Reader of tabbed csv files, returns dataframe.

Parameters:
  • filenam (Path or str) – Input text file

  • kwargs (dict) – Additional parameters fitting pd.to_csv; omit comment and sep

coalispr.resources.utilities.remove_odds(termodds)

Prevent spaces or odd symbols in filename string.

Parameters:

termodds (str) – String with possibly symbols or spaces in filename.

Returns:

Lower case name without odds; not to be confused with extension.

Return type:

str

coalispr.resources.utilities.removetree(directory)

Remove temporary directory https://docs.python.org/3/library/shutil.html#shutil-rmtree-example

coalispr.resources.utilities.replace_dot(termdot)

Remove dots from file name and returns lower case version.

Parameters:

termdot (str) – String with possibly dots (‘.’) in filename (excluding extension).

Returns:

Lowercase string without dot(s); not to be confused with extension.

Return type:

str

coalispr.resources.utilities.rpm_frame(frame, tots)

Return frame normalized to an external determined total number of reads, as ‘reads per million’ (RMP).

frame: pd.DataFrame

Dataframe with raw read numbers to normalize.

totsint

total number of reads to normalize to.

coalispr.resources.utilities.thisfunc(n=0)

Return name of current or calling function for logging.

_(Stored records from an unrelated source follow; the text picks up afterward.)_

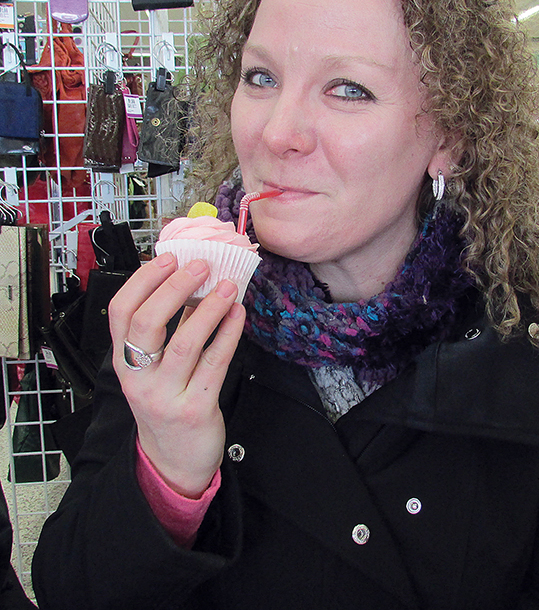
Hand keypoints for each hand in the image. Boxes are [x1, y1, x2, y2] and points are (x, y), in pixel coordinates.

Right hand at [109, 252, 245, 497]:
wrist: (174, 458)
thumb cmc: (167, 402)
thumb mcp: (155, 367)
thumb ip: (169, 327)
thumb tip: (192, 281)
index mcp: (124, 360)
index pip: (121, 312)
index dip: (143, 280)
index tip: (168, 258)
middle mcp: (138, 378)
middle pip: (147, 324)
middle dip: (174, 289)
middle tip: (200, 266)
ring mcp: (166, 395)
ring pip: (185, 343)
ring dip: (208, 309)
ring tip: (227, 286)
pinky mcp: (195, 408)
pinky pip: (215, 363)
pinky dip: (228, 334)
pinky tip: (238, 313)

from: https://stackoverflow.com/questions/5067604/determine-function-name-from-within-that-function-without-using-traceback

https://docs.quantifiedcode.com/python-anti-patterns/correctness/assigning_a_lambda_to_a_variable.html

https://docs.quantifiedcode.com/python-anti-patterns/correctness/accessing_a_protected_member_from_outside_the_class.html

Parameters:

n (int) – For current func name, specify 0 or no argument. For name of caller of current func, specify 1. For name of caller of caller of current func, specify 2. etc.

Returns:

Name of function containing call.

Return type:

str

coalispr.resources.utilities.timer(func)

Print the time needed to run the decorated function. from: https://realpython.com/primer-on-python-decorators/

coalispr.resources.utilities.usage(dfs)

Return memory usage for a list of dataframes.

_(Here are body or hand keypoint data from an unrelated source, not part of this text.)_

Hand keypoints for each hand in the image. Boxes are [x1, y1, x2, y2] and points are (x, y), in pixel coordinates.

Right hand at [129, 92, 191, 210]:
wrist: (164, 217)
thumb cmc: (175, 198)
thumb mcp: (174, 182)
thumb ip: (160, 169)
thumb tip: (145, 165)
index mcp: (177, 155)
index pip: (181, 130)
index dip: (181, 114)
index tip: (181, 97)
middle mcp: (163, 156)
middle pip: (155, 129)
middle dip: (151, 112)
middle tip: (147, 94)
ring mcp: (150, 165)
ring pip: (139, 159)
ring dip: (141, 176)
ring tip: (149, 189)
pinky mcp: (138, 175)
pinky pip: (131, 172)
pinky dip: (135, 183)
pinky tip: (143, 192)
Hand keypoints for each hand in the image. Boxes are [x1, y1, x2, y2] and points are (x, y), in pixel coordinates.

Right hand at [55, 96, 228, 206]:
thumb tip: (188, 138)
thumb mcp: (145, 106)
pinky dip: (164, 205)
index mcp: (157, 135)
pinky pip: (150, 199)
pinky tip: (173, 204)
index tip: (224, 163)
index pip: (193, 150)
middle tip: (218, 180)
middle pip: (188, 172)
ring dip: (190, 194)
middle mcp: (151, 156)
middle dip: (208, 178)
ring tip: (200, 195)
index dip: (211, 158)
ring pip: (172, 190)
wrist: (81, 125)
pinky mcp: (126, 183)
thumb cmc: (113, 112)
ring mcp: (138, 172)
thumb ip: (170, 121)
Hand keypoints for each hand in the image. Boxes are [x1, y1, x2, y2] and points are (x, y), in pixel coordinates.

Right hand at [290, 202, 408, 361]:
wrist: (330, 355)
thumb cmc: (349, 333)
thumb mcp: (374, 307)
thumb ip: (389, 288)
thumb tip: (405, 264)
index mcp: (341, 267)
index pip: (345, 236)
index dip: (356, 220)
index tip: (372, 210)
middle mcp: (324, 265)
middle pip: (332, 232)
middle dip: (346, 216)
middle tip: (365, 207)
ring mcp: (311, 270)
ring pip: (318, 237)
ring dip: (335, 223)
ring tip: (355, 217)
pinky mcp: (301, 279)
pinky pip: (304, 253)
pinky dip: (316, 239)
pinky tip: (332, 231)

coalispr.resources.utilities.write_bny(df, filenam, **kwargs)

Writer of binary files from dataframe.

Parameters:
  • df (pd.DataFrame) – Dataframe to save.

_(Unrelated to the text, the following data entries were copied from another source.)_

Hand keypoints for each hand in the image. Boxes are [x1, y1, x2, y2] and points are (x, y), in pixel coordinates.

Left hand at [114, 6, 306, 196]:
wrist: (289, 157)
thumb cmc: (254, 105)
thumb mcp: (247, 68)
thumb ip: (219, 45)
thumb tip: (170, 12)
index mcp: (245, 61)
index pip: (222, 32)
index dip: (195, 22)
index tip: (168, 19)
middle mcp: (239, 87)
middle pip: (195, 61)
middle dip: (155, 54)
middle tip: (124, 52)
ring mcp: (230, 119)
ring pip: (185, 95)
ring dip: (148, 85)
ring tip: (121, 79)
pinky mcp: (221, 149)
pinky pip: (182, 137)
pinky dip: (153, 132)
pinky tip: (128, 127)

  • filnam (Path or str) – Output binary file.

  • kwargs (dict) – Additional parameters fitting pd.to_<format>;

coalispr.resources.utilities.write_suffix(suffix, df, filenam, **kwargs)
Write file from dataframe according to suffix; either write binary

(BNY) parquet or tabbed csv (TSV) files.

Parameters:
  • suffix (str) – BNY for binary or TSV for csv.

  • df (pd.DataFrame) – Dataframe to save

  • filnam (Path or str) – Output path for tabbed text file

  • kwargs (dict) – Additional parameters, apart from ‘comment’, ‘sep’, ‘quoting’, ‘quotingchar’, or ‘escapechar’, fitting pd.to_csv.

coalispr.resources.utilities.write_tsv(df, filenam, **kwargs)

Writer of tabbed csv files from dataframe.

Parameters:
  • df (pd.DataFrame) – Dataframe to save

  • filnam (Path or str) – Output path for tabbed text file

  • kwargs (dict) – Additional parameters, apart from ‘comment’, ‘sep’, ‘quoting’, ‘quotingchar’, or ‘escapechar’, fitting pd.to_csv.